Universitas Hasanuddin (Unhas) melalui Direktorat IBT-STP secara resmi memulai rangkaian program Startup Academy tahun 2025. Program ini merupakan wadah inkubasi dan akselerasi bisnis bagi 20 startup binaan Unhas, yang menggabungkan pembelajaran berbasis pengalaman, bimbingan intensif, serta kolaborasi strategis lintas sektor.
Startup Academy dirancang sebagai platform pembinaan holistik yang bertujuan untuk melahirkan startup berbasis riset yang inovatif, berkelanjutan, dan berdampak. Program ini terbagi dalam beberapa tahapan utama, mulai dari scouting dan seleksi startup, sesi pembelajaran bersama mentor ahli, konsultasi startup, hingga demo day yang menjadi ajang unjuk hasil sekaligus peluang meraih pendanaan.

Tahun ini, sebanyak 19 startup dengan 25 produk terpilih mengikuti program ini. Beberapa di antaranya adalah Salirah Farm, Miliogen.ai, Honeychlo, FeedGo, dan Evorelab. Mereka akan mengikuti serangkaian sesi seperti Startup 101, Customer Discovery, Product Validation, hingga Market Analysis & Business Model, yang akan dibimbing langsung oleh mentor dari MIKTI, Startup Campus, dan institusi profesional lainnya.
Program ini juga memfasilitasi konsultasi bisnis secara personal, startup talks bertema relevan seperti “From Zero to MVP”, dan kegiatan non-formal Funday Startup untuk memperkuat ikatan antar peserta.
Direktur IBT-STP Unhas menyatakan bahwa melalui Startup Academy, pihaknya berharap dapat menciptakan ekosistem wirausaha yang kuat di lingkungan kampus dan mendorong terciptanya startup unggulan berbasis riset. “Kami tidak hanya menyiapkan peserta untuk mampu bersaing, tetapi juga untuk menciptakan solusi nyata yang berdampak bagi masyarakat dan industri,” ujarnya.

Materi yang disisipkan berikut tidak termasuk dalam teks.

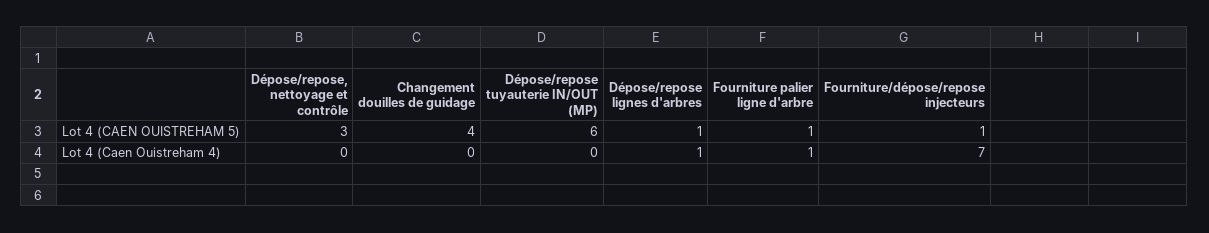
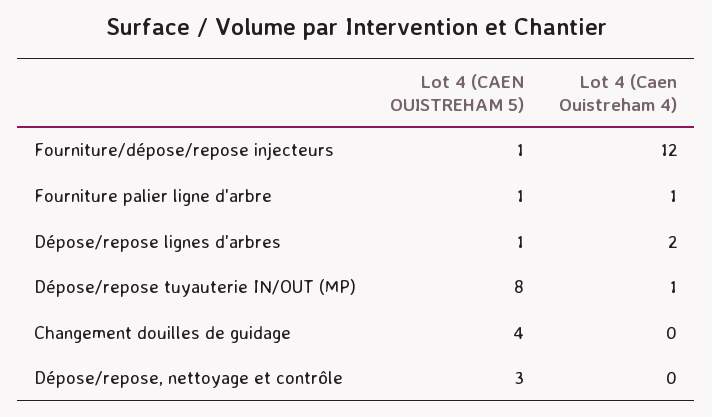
  {
    "Dépose/repose, nettoyage et contrôle": {
      "Lot 4 (CAEN OUISTREHAM 5)": 3,
      "Lot 4 (Caen Ouistreham 4)": 0
    },
    "Changement douilles de guidage": {
      "Lot 4 (CAEN OUISTREHAM 5)": 4,
      "Lot 4 (Caen Ouistreham 4)": 0
    },
    "Dépose/repose tuyauterie IN/OUT (MP)": {
-     "Lot 4 (CAEN OUISTREHAM 5)": 6,
+     "Lot 4 (CAEN OUISTREHAM 5)": 8,
-     "Lot 4 (Caen Ouistreham 4)": 0
+     "Lot 4 (Caen Ouistreham 4)": 1
    },
    "Dépose/repose lignes d'arbres": {
      "Lot 4 (CAEN OUISTREHAM 5)": 1,
-     "Lot 4 (Caen Ouistreham 4)": 1
+     "Lot 4 (Caen Ouistreham 4)": 2
    },
    "Fourniture palier ligne d'arbre": {
      "Lot 4 (CAEN OUISTREHAM 5)": 1,
      "Lot 4 (Caen Ouistreham 4)": 1
    },
    "Fourniture/dépose/repose injecteurs": {
      "Lot 4 (CAEN OUISTREHAM 5)": 1,
-     "Lot 4 (Caen Ouistreham 4)": 7
+     "Lot 4 (Caen Ouistreham 4)": 12
    }
  }

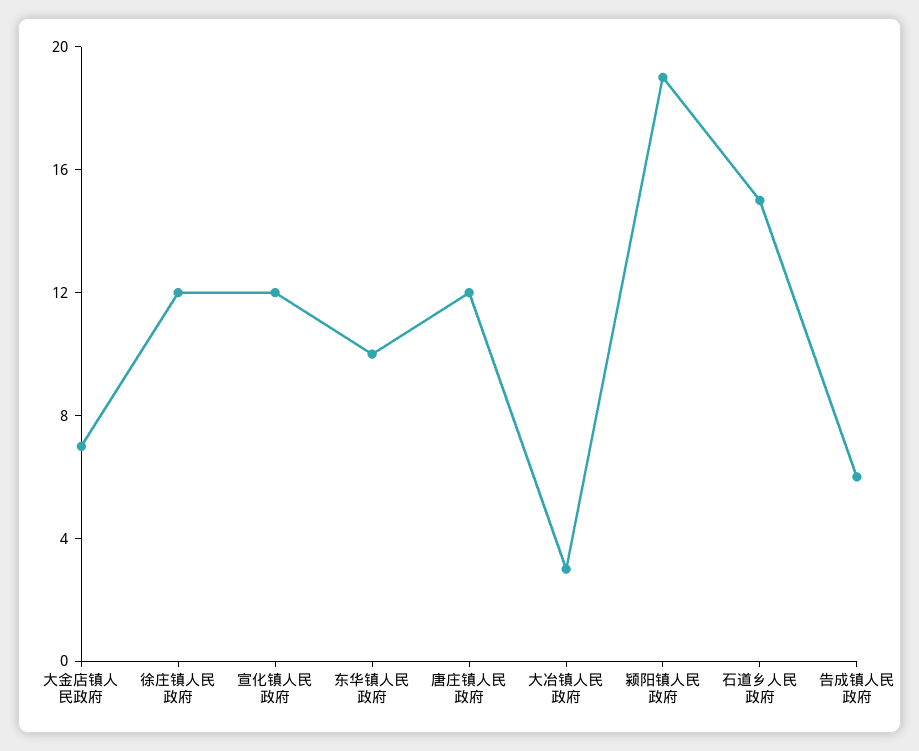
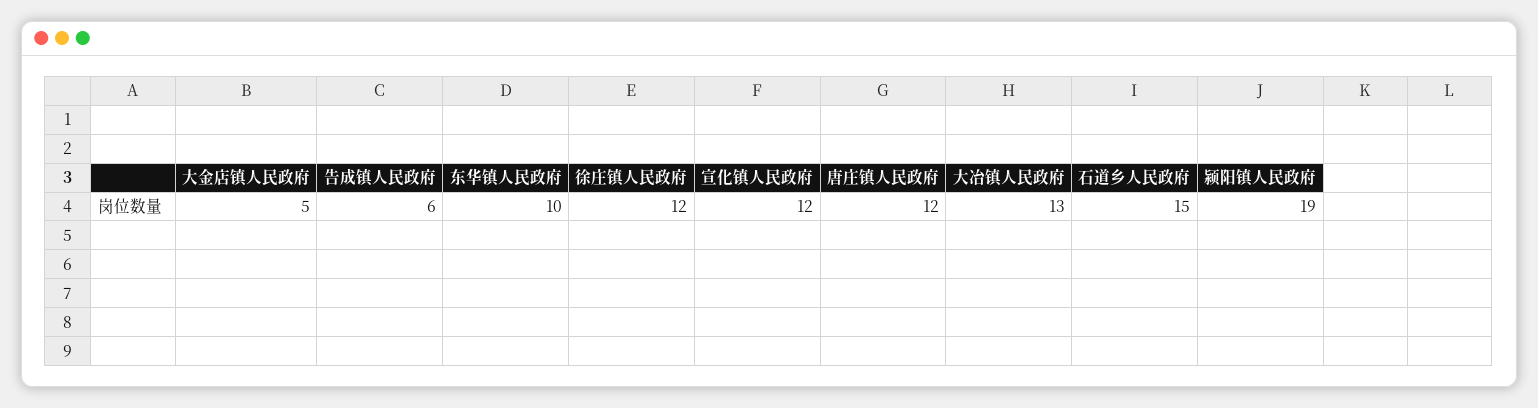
  {
-   "大金店镇人民政府": 7,
+   "大金店镇人民政府": 5,
    "徐庄镇人民政府": 12,
    "宣化镇人民政府": 12,
    "东华镇人民政府": 10,
    "唐庄镇人民政府": 12,
-   "大冶镇人民政府": 3,
+   "大冶镇人民政府": 13,
    "颍阳镇人民政府": 19,
    "石道乡人民政府": 15,
    "告成镇人民政府": 6
  }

Program ini akan berlangsung hingga akhir 2025, dengan rangkaian kegiatan yang mencakup validasi produk, pelatihan legalitas dan HKI, serta business matching dengan mitra industri. Seluruh startup peserta diharapkan memiliki produk yang siap dikomersialkan serta berkomitmen menjalin kerja sama bisnis pasca program.